**Teks Bacaan**
········
Seperti yang telah dirilis oleh Pemerintah baru-baru ini, bahwa PPN 12% diberlakukan untuk barang dan jasa mewah, dengan kisaran harga di atas Rp 30M. Kebijakan ini akan resmi diberlakukan pada 1 Februari 2025 nanti. Lalu bagaimana kira-kira implikasinya terhadap sektor properti?.
Sebut saja, sektor residential seperti kondominium mewah. Di awal tahun 2024, penjualan kondominium baru yang mewah hanya berkontribusi sekitar 5,3% dari total penjualan di semester satu tahun 2024.
Secara umum, memang sejak pandemi, penjualan kondominium mewah melemah, dan perlahan terlihat bergerak membaik pada satu tahun terakhir ini, meski demikian perbaikan tersebut belum sama seperti kondisi pra-pandemi.
Peningkatan PPN menjadi 12% diperkirakan akan membuat calon pembeli kondominium premium/mewah menunda keputusan atau memilih segmen yang lebih terjangkau. Sehingga diprediksi performa penjualan kondominium mewah akan kembali tertahan, atau semakin berat.
Sementara itu, untuk sektor ritel diperkirakan tidak terlalu berpengaruh, karena umumnya mata dagang yang diperjual belikan di sektor ritel sebagian besar untuk kelas menengah. Jika merujuk pada tenant di sektor ritel yang aktif berekspansi di beberapa tahun terakhir, seperti FnB, fashion, aksesoris, home appliance, dan sport apparel, maka sebagian besar tenant ini membidik segmen pasar menengah.
········
**Informasi**
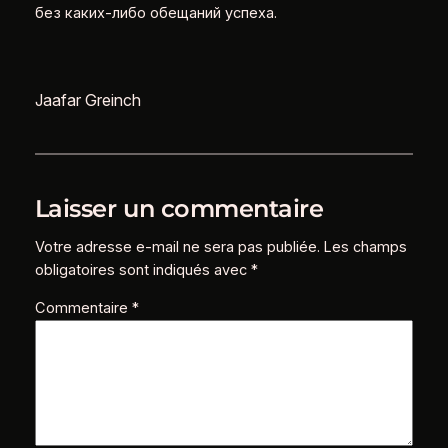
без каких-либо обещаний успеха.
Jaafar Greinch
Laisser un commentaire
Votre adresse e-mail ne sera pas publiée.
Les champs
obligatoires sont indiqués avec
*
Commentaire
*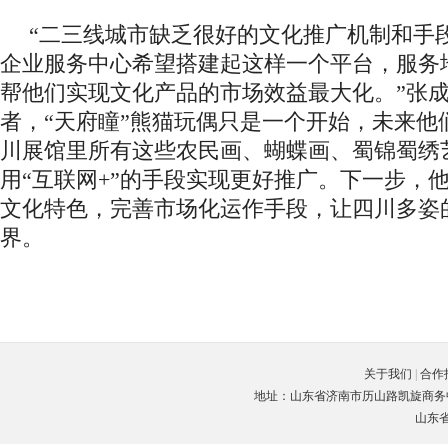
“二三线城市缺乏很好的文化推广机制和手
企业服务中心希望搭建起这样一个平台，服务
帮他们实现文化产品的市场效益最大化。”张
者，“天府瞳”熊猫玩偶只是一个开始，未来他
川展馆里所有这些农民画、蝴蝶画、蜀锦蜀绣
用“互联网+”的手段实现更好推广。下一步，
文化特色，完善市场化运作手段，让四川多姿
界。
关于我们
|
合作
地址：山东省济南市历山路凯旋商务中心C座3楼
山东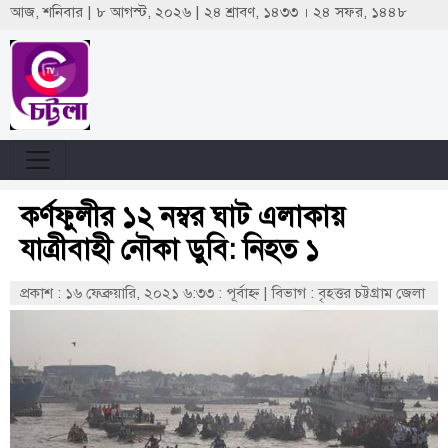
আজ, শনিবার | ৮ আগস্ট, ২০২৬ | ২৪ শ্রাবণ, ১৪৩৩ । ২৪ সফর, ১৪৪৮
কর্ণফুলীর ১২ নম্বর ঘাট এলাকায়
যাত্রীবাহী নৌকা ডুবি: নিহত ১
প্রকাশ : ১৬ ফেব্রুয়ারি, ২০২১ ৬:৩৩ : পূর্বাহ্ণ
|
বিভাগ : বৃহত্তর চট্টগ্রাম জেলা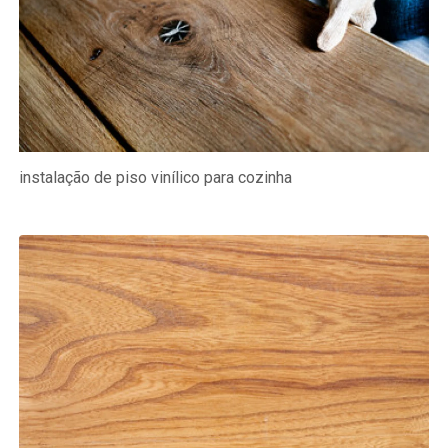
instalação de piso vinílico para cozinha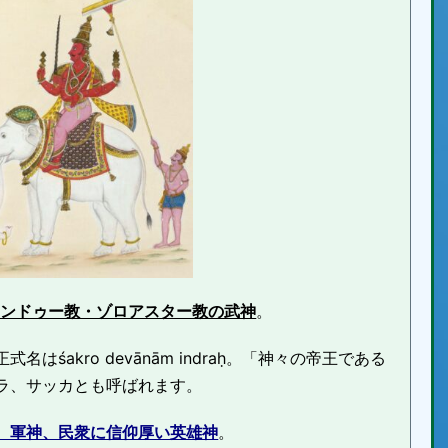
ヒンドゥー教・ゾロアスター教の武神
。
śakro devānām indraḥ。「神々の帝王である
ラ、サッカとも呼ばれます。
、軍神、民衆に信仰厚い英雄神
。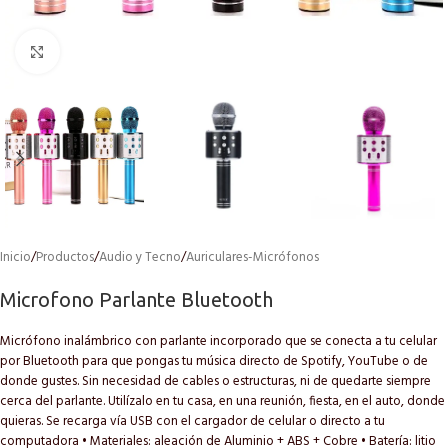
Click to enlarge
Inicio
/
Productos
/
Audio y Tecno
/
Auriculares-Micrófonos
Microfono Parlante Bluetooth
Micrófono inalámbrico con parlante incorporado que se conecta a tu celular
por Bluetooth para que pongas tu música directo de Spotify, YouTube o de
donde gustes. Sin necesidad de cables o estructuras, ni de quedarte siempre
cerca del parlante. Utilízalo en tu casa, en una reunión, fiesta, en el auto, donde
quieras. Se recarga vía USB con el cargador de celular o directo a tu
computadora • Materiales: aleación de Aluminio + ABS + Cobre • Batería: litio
········
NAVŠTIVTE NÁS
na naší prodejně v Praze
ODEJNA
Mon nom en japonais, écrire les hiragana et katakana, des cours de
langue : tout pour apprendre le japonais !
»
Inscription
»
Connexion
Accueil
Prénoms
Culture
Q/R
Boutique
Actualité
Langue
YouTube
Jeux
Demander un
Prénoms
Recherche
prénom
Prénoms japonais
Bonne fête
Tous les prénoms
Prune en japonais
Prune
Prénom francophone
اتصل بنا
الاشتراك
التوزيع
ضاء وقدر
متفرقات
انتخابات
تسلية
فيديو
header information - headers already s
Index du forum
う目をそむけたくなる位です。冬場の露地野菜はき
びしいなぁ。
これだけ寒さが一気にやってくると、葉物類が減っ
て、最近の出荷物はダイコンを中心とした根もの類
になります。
········
**Tugas Kerja 1**
Salin persis bagian teks tentang PPN 12% dan sektor properti, dari "Seperti yang telah" sampai dengan "seperti kondisi pra-pandemi.".
**Tugas Kerja 2**
Teruskan teks tentang PPN 12% dan sektor properti, dimulai setelah kalimat terakhirnya.

**Hasil Latihan 1**
Seperti yang telah dirilis oleh Pemerintah baru-baru ini, bahwa PPN 12% diberlakukan untuk barang dan jasa mewah, dengan kisaran harga di atas Rp 30M. Kebijakan ini akan resmi diberlakukan pada 1 Februari 2025 nanti. Lalu bagaimana kira-kira implikasinya terhadap sektor properti?.
Sebut saja, sektor residential seperti kondominium mewah. Di awal tahun 2024, penjualan kondominium baru yang mewah hanya berkontribusi sekitar 5,3% dari total penjualan di semester satu tahun 2024.
Secara umum, memang sejak pandemi, penjualan kondominium mewah melemah, dan perlahan terlihat bergerak membaik pada satu tahun terakhir ini, meski demikian perbaikan tersebut belum sama seperti kondisi pra-pandemi.

**Hasil Latihan 2**
Seperti diketahui bahwa, performa ritel Jakarta di awal tahun 2024 terlihat resilien untuk ritel kelas menengah ke atas. Secara kuantitas, jumlah ritel kelas menengah lebih banyak dibandingkan dengan ritel kelas menengah-atas.
Namun, tidak dapat dipungkiri bahwa kekhawatiran peningkatan PPN dapat menurunkan tingkat konsumsi barang mewah di dalam negeri, dan dikhawatirkan akan berujung pada penurunan pendapatan tenant premium di pusat-pusat perbelanjaan mewah.
Dugaan dampak lain dari kebijakan ini adalah potensi peningkatan belanja barang mewah di luar negeri atau membandingkan dengan harga pasar di luar negeri, yang akan terbentur dengan kebijakan kena pajak/cukai dan pemeriksaan imigrasi.
Terlepas dari dampak PPN 12%, faktanya saat ini kemampuan belanja kelas menengah tengah mengalami pelemahan, meski performa ritel cukup bertahan, namun secara umum masih perlu kewaspadaan dalam riding the wave di 2025.